Bill stiffened, Anna felt it and glanced apologetically up at him. “Not typically. But Mysteries and Scandals was on and—”<
br />
“He loves that show,” Dalton murmured. “I didn’t mind going out alone. He’s done it for me hundreds of times.”
Malone’s gaze didn’t waver from Bill. “Mysteries and Scandals, that’s an E! show, isn’t it?”
“It is.” Bill had grown unnaturally still, and Anna shifted in her seat. “The best-quality fluff.”
“Cotton candy for your brain.” Malone smiled and shifted his gaze to Anna. “Wasn’t that the network that ran your mother’s interview?”
Anna’s heart began to pound. She saw what Malone was doing and didn’t like it. Obviously, Dalton did also because his face was flushed with color. “Are you suggesting that Bill—”
“I’m not suggesting anything,” Malone murmured, expression unchanging. “I’m simply trying to get an accurate picture of what happened here tonight. Is that a problem?”
“Of course not,” Bill said, though with an edge in his voice. “I love Anna. I’ll do anything I can to help.”
“As would I,” Dalton offered primly.
“I appreciate that.” Malone looked at Anna. “I’d like to speak with you privately. Would that be possible?”

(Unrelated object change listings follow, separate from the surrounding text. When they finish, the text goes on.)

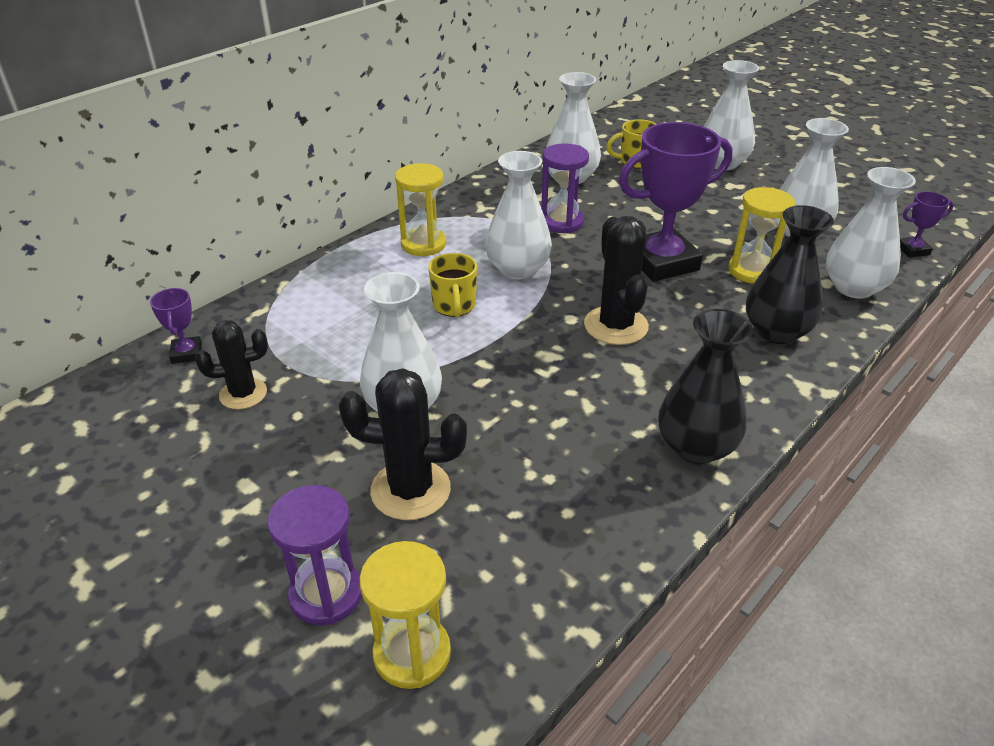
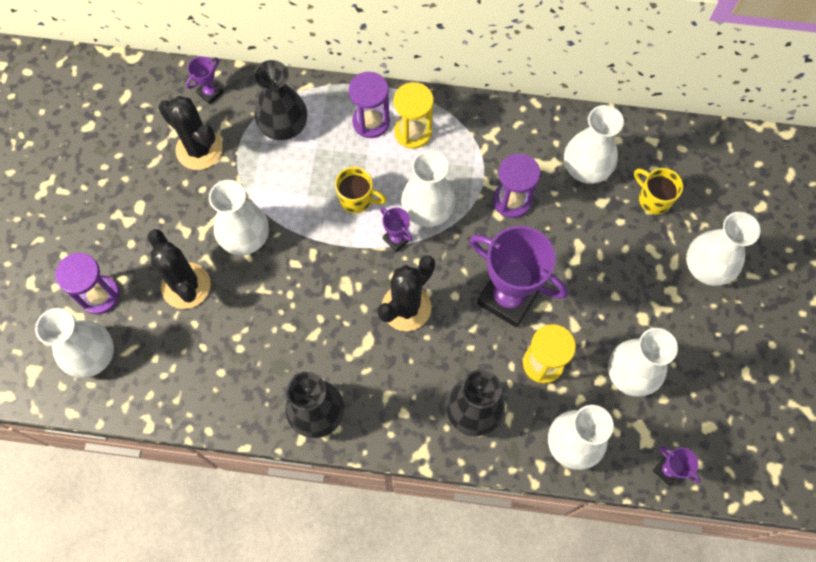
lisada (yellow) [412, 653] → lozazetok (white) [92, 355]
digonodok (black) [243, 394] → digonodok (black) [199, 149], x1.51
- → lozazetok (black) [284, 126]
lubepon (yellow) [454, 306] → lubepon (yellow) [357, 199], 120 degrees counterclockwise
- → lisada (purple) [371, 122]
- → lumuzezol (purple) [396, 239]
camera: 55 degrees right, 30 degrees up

She hesitated. “Dalton and Bill are my best friends, there’s nothing I can’t say in front of them.”
“Of course. However, I have to insist.” He shifted his gaze to the two men. “You understand, fellas. Don’t you?”
They didn’t. Clearly. She frowned. “Malone—”
“It’s okay, Anna.” Dalton squeezed her hands, then released them and stood. “The man’s got a job to do. Call us, okay?”
Bill bent and kissed the top of her head. “We’re right next door. I can sleep on your couch, it’s not a problem.”
“Or you can sleep on ours,” Dalton offered. “We’re here for you, hon.”
She thanked them both and watched them go, feeling for all the world like she was being abandoned.
As if reading her thoughts, Malone murmured, “You can call them right back over. I wanted you to feel free to answer my next questions without an audience.”
“Why?” she asked defiantly. “Surely you don’t think Dalton or Bill would harm me? Because I can assure you they wouldn’t.”